En la taquilla, alguien que también se dirigía a la Florida pidió un pasaje a mi lado. Los pies de ese cliente –o los pies de alguien que anda cerca– olían a ratón muerto. Uno no se hubiera imaginado que hasta en los Estados Unidos –la superpotencia, el país número uno– le fueran a oler los pies a la gente.
Miami
Más que cualquier otra cosa, el primer choque con Miami es la televisión local. Y ella, a su vez, como la representación más exacta de una filosofía de vida. Cuba es algo de lo que la televisión local y los cubanos –no importa cuán en contra estén del sistema, cuánto dolor sientan por haberse ido, o cuánto aborrezcan la idea de regresar de visita– no pueden olvidarse. La televisión local, por su parte, se aprovecha del resentimiento, de la nostalgia o de lo que sea que sientan los cubanos por la isla para venderles noticias cada vez más mediocres y chistes cada vez más baratos.
Presentadores de nueva adquisición como el actor cubano Lieter Ledesma (el Juan Andarín de Marcolina y la sombrilla amarilla, entre otros) tienen su propio show de variedades. Lieter (quien en Cuba nunca disintió de lo más mínimo, quien probablemente hubiera cantado –si cantara bien y lo hubieran invitado a hacer tal cosa– en la Tribuna Antimperialista, lo hubiera hecho con la misma convicción que una vez lo hizo Jenny Sotolongo) ahora se enternece de lunes a viernes haciendo bromas insustanciales sobre el regreso de los apagones en Cuba y cómo el pan en la isla es duro y ácido. Ambas cosas son ciertas, pero hay que variar la dieta de la mente.

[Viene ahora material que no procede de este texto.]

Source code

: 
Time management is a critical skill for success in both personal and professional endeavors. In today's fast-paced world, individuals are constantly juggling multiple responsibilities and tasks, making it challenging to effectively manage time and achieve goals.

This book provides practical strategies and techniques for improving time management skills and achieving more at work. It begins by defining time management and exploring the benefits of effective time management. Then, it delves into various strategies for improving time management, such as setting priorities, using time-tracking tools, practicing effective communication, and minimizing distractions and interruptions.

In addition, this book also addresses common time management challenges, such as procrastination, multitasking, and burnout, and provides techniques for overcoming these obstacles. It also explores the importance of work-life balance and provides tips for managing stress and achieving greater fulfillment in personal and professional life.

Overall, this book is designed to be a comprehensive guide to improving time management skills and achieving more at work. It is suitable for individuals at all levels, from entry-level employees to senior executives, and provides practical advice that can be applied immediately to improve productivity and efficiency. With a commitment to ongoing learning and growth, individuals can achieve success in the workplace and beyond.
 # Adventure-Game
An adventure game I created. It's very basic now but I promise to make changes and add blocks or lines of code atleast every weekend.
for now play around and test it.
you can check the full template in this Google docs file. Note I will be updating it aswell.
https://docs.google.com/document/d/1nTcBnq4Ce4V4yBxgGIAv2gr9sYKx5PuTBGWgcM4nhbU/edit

No pasa un día sin que algún cubano recalque públicamente –ya en la televisión local, ya en la vida diaria– que tiene derecho a decir lo que está diciendo porque esto no es Cuba, y “aquí la libertad de expresión te permite, incluso, burlarte de tu propio presidente”. El cubano, que vino buscando todas esas libertades, pocas veces llega a acostumbrarse a hacer uso de ellas con naturalidad, sin tener que recordárselo a sí mismo y a los demás diariamente.
La prensa local, que no se distancia demasiado de los shows de variedades, funciona como el Granma en Cuba, pero a la inversa. Si aquel era estéril en sus formas de propaganda, la mayoría de estos medios también lo son en las suyas. Estas formas no son mejores que las del gobierno cubano ni resuelven más problemas que aquel, solo que se miran desde una sala con aire acondicionado, en hermosos televisores con pantalla LED.
La comida no es tan deliciosa como luce en las películas, ni tan sana. Pero las sofisticadas formas de venderla y presentarla te hacen pensar en el cáncer por transgénicos como una cosa sexy. Un pepino luce de goma y se siente como goma. Las manzanas duran semanas en el frutero sin echarse a perder. La obesidad les hace invertir a los estadounidenses unos 147 millones de dólares al año en gastos médicos. La comida procesada tiene a más del 33% de los estadounidenses obesos. En Cuba porque escaseaba, aquí porque desconfías de ella: aparentemente no se está feliz del todo en ningún lado.
Por lo demás, los días pasan rápido. La familia se extraña. Ser un emigrante no es una cosa tan extraordinaria; no es nacer de nuevo. El hogar –dice una frase barata pero cierta– es donde está el corazón.